One of the biggest obstacles to making fusion power practical—and realizing its promise of virtually limitless and relatively clean energy—has been that computer models have been unable to predict how the hot, electrically charged gas inside a fusion reactor behaves under the intense heat and pressure required to make atoms stick together.

The key to making fusion work—that is, getting atoms of a heavy form of hydrogen called deuterium to stick together to form helium, releasing a huge amount of energy in the process—is to maintain a sufficiently high temperature and pressure to enable the atoms overcome their resistance to each other. But various kinds of can stir up this hot soup of particles and dissipate some of the intense heat, and a major problem has been to understand and predict exactly how this turbulence works, and thus how to overcome it.

A long-standing discrepancy between predictions and observed results in test reactors has been called "the great unsolved problem" in understanding the turbulence that leads to a loss of heat in fusion reactors. Solving this discrepancy is critical for predicting the performance of new fusion reactors such as the huge international collaborative project called ITER, under construction in France.

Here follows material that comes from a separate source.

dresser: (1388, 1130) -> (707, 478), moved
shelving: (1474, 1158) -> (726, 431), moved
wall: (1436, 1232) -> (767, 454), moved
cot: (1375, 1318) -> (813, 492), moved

Now, researchers at MIT's Plasma Science and Fusion Center, in collaboration with others at the University of California at San Diego, General Atomics, and the Princeton Plasma Physics Laboratory, say that they have found the key. In a result so surprising that the researchers themselves found it hard to believe their own results at first, it turns out that interactions between turbulence at the tiniest scale, that of electrons, and turbulence at a scale 60 times larger, that of ions, can account for the mysterious mismatch between theory and experimental results.